▸ **DOCUMENT**
---+---

[Leetcode] Permutation Sequence

The set [1,2,3,…,n] contains a total of n! unique permutations.

By listing and labeling all of the permutations in order,
We get the following sequence (ie, for n = 3):

1. "123"
2. "132"
3. "213"
4. "231"
5. "312"
6. "321"

Given n and k, return the kth permutation sequence.

Note: Given n will be between 1 and 9 inclusive.

In order to handle this problem, we use some mathematical method and recursively compute the digit on each position.

We have a list of integer from 1...N where we could choice from. Since the permutation would use up all the integers in this list. When list has only 1 elements left, then this means we have pick out n-1. And what we need to do is just pick out this element, then we are done.

---+---

▸ **INFORMATION SUPPLIED**
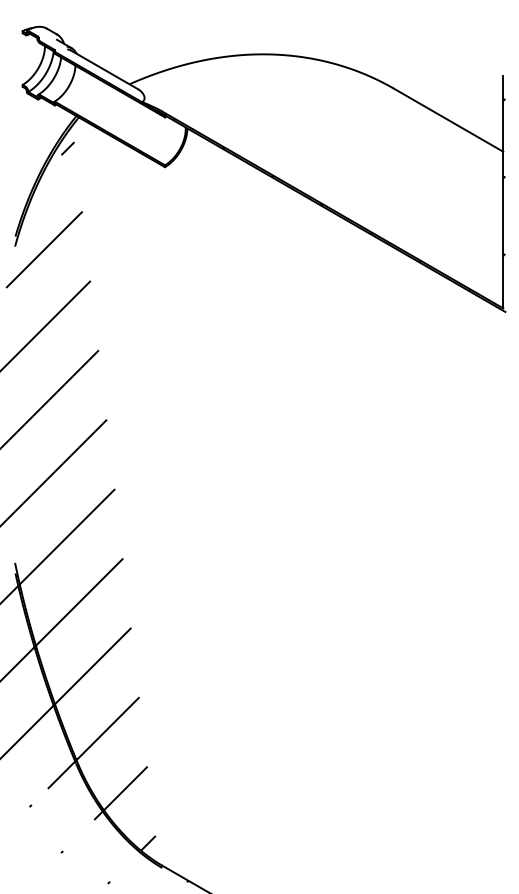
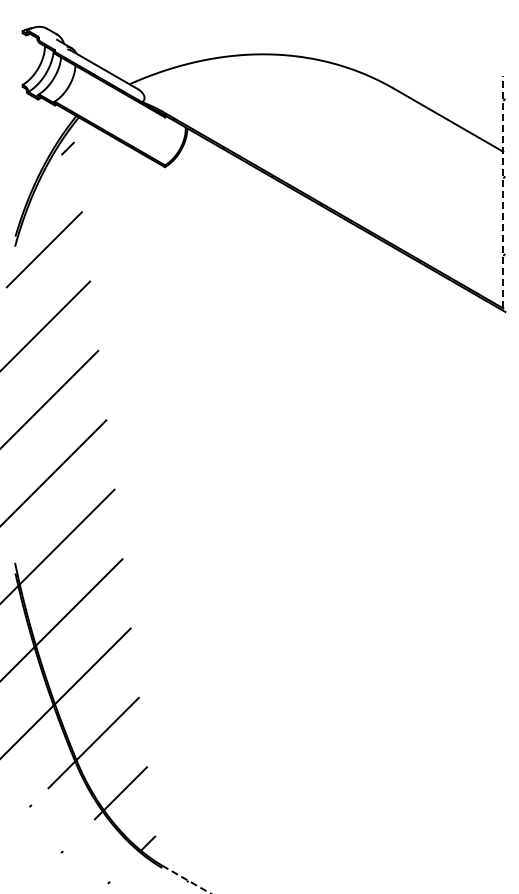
line at (503, 191): solid -> dashed
line at (186, 879): solid -> dashed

---+---

▸ **DIRECTIVES**
1) Return, word for word, the stretch of the permutation sequence post that begins at the words "By listing and" and stops after "return the kth permutation sequence.".
2) Resume the permutation sequence post from the point where it stops.
The lines have nothing to do with the permutation sequence post.

▸ **THE ANSWERS**
1)
By listing and labeling all of the permutations in order,
We get the following sequence (ie, for n = 3):

1. "123"
2. "132"
3. "213"
4. "231"
5. "312"
6. "321"

Given n and k, return the kth permutation sequence.

2)
What if there are multiple numbers in the list? We need to determine which to choose by the number k.  If we have m elements in the list, then we now that there are m! permutation, and if we pick one, then there are (m-1)! permutation, meaning each leading elements would appear (m-1)! times. That is we choose list[k/(m-1)!] as this step choice, and we recursive on the m-1 with k = k%(m-1) (since we have determine the first element, there are already k/(m-1)!*(m-1)! elements less than us). However, pay great attention to k%(m-1) == 0, this means we actually get the last permutation in the bunch leading with k/(m-1)! - 1, this is a corner case and should be handle separately, since it is the last one, after picking the leading digit, we could just appending all the digits still in list now reversely.

Let's go over some simple examples.

Suppose n = 4 and k = 4.

1. step size (m-1)! = 6. In the first step, we choose 4 / 6 = 0th element in the list which is 1. And recursive with n = 3 and k = 4 % 6 = 4, the list now is 2 3 4;
2. step size (m-1)! = 2. In the second step, we choose 4 / 2 = 2nd element, however notice that 4 % 2 = 0. So we actually want the last permutation leading with the 1st element in list which is 3. That is 3 4 2, we append it to the result and return.
3. Finally, we get 1 3 4 2.

Here is another example.

Suppose n = 4 and k = 3.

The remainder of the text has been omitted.